Félix | 9 février 2010 dans Philosophie,Pratique,Spiritualité | Comments (0)

En consacrant la majeure partie de notre temps à essayer de satisfaire des besoins précaires comme le pouvoir, la beauté physique et le succès matériel nous nous embarquons dans un cercle vicieux. Le dynamisme de ce style de vie et les contentements transitoires qui en résultent nous poussent à croire que la satisfaction de l’égo est un chemin sûr vers le bonheur. Cependant, tôt ou tard nous réalisons que tout ceci n’est qu’illusoire; satisfaire l’égo ne mène qu’à un bonheur factice et éphémère.

Heureusement, avec une dose de lucidité, il est assez facile de se sortir de cet engrenage. Cette dose de lucidité, c’est votre habileté à reconnaître et à contrer les différents pièges de l’égo. Une fois les connaissances acquises, il ne sera tout simplement plus possible de revenir en arrière car les manigances de votre égo seront désormais évidentes. Si vous êtes comme moi, vous le laisserez agir de temps en temps, question de rester en vie, mais au moins vous pourrez le surveiller de près.
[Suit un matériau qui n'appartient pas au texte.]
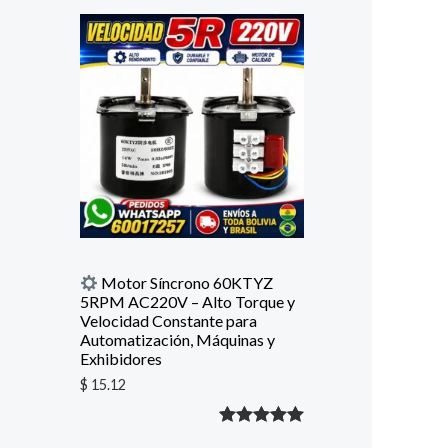
con
5.00
de
5 en base
a
valoración
de un
cliente
Motor Síncrono 60KTYZ
5RPM AC220V – Alto Torque y
Velocidad Constante para
Automatización, Máquinas y
Exhibidores
$
15.12
Valorado
1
Pour être durable, notre bonheur ne doit dépendre d’aucune composante de l’égo (le matérialisme, la réputation, l’apparence, etc.) car celles-ci sont vulnérables aux circonstances de la vie. Pour illustrer mes propos, je vous propose quelques exemples. Vous comprendrez bien vite ce que j’entends par « vulnérable »:

Supposons que votre bonheur est lié à…

  • vos acquis (maison, argent etc.) -> Que se passe t-il lorsque vous en avez peu, pas assez ou lorsque vous perdez tout?;
  • votre apparence physique? -> Rappelez-vous que personne n’est à l’abri de la vieillesse;
  • votre réputation? -> Notre réputation réside dans l’esprit des autres. Souhaitez-vous réellement confier les ficelles de votre bonheur à d’autres personnes?;
  • etc.

Tout ces exemples sont des illusions courantes de l’égo. Je vous laisse appliquer la même logique à d’autres besoins précaires.

Attention! Il ne s’agit pas de laisser tomber nos ambitions! Il s’agit tout simplement de comprendre que bien que toutes ces choses puissent très bien enrichir une vie, aucune d’entre elles ne doivent être interprétées comme la source ultime de notre bonheur. Cette source, vous la trouverez en vous, à l’abri de la dualité.